Ik pleit voor een sociologisch onderzoek, dat speurt naar een collectief solidariteitsbegrip van een groep en vervolgens nagaat wat de invloed van dit begrip is op de beperkte samenleving waarin die groep leeft. En natuurlijk ook omgekeerd, de beperkte samenleving van de groep zal ook effect hebben op het solidariteitsgevoel van de groep.
Theoretisch model
Een theoretisch of conceptueel model biedt een (sociaal) wetenschappelijk onderzoek het denkkader, waarbinnen het onderzoek plaatsvindt (zie schema hieronder). De tekst die het onderzoek presenteert, zegt dat het model schematisch de samenhang weergeeft tussen de verschillende factoren die de solidariteit verklaren.

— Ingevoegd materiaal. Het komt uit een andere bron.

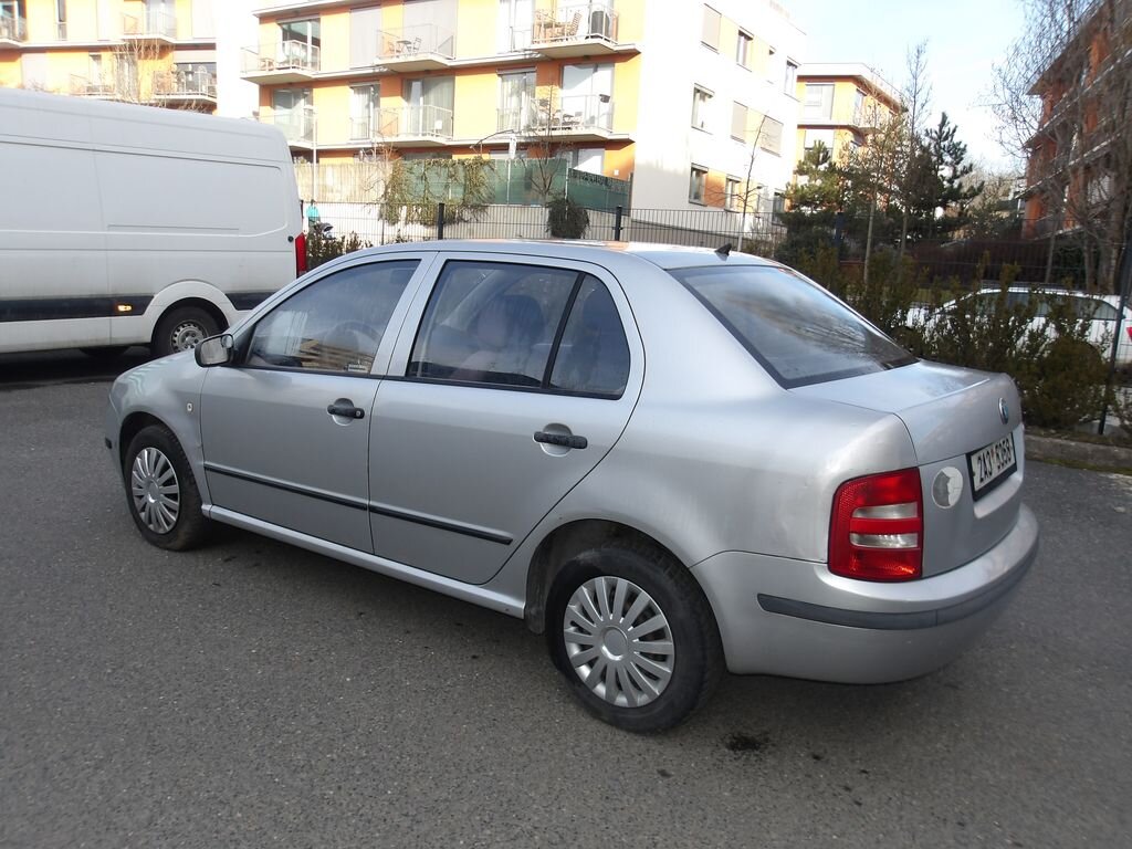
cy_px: 424
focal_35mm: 27
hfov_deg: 65.3
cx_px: 566
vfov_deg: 51.4
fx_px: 883
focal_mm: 4.9
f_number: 3
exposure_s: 1/429
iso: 100
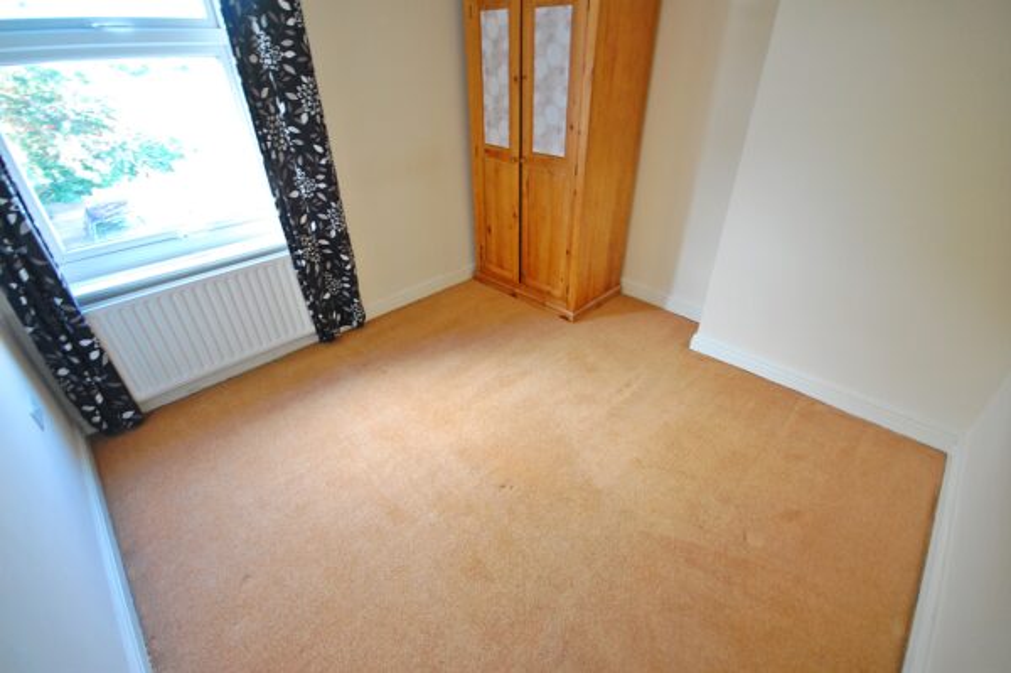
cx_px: 506
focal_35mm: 15
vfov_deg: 77.2
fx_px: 421
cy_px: 336
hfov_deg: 100.4
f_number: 4
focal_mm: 10
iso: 800
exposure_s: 1/30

Er zitten echter enkele problemen aan dat model, wanneer beoogd wordt de relatie of samenhang tussen contribuant en begunstigde te onderzoeken.
Ten eerste is het probleem dat het model de contribuanten en de begunstigden als groep tracht op te vatten. Daarmee ontstaan twee onderzoeksniveaus en dat is niet handig. Het model moet de keuze bieden hoe de te onderzoeken onderdelen (onderzoekselementen) gedefinieerd worden. Kortom, óf individuen óf groepen onderzoeken.
Ten tweede zijn de vijf in het model genoemde factoren (attitude, sociale afstand, gepercipieerd gedrag naar de groep, gepercipieerd gedrag naar de begunstigde en beeldvorming uit de media), kenmerken van de contribuanten (groepen) en de begunstigden (groepen) en geen relaties of samenhangen.
Ten derde kies ik voor wederkerige relaties. Immers de begunstigden hebben ook kenmerken die van invloed zijn op de contribuanten.
Ten vierde komt in het model niet terug het aspect van de veranderende samenleving dat deel uitmaakt van de centrale vraagstelling.
Ten slotte, en dat is een groot probleem, beperkt het onderzoek zich tot twee categorieën contribuanten en begunstigden van de solidariteit, namelijk jongeren versus ouderen en allochtonen versus autochtonen. Inperking van het onderzoeksterrein is te begrijpen, maar een pretentieuze doelstelling als "solidariteit in de 21e eeuw" eist een groter bereik dan deze twee categorieën.
Interessant zou een tussentijdse rapportage van onderzoeksbevindingen zijn en een discussieplatform naast het onderzoek waar de solidariteit in de 21e eeuw op de agenda staat. Webzine Solidariteit zou hierin een rol kunnen spelen.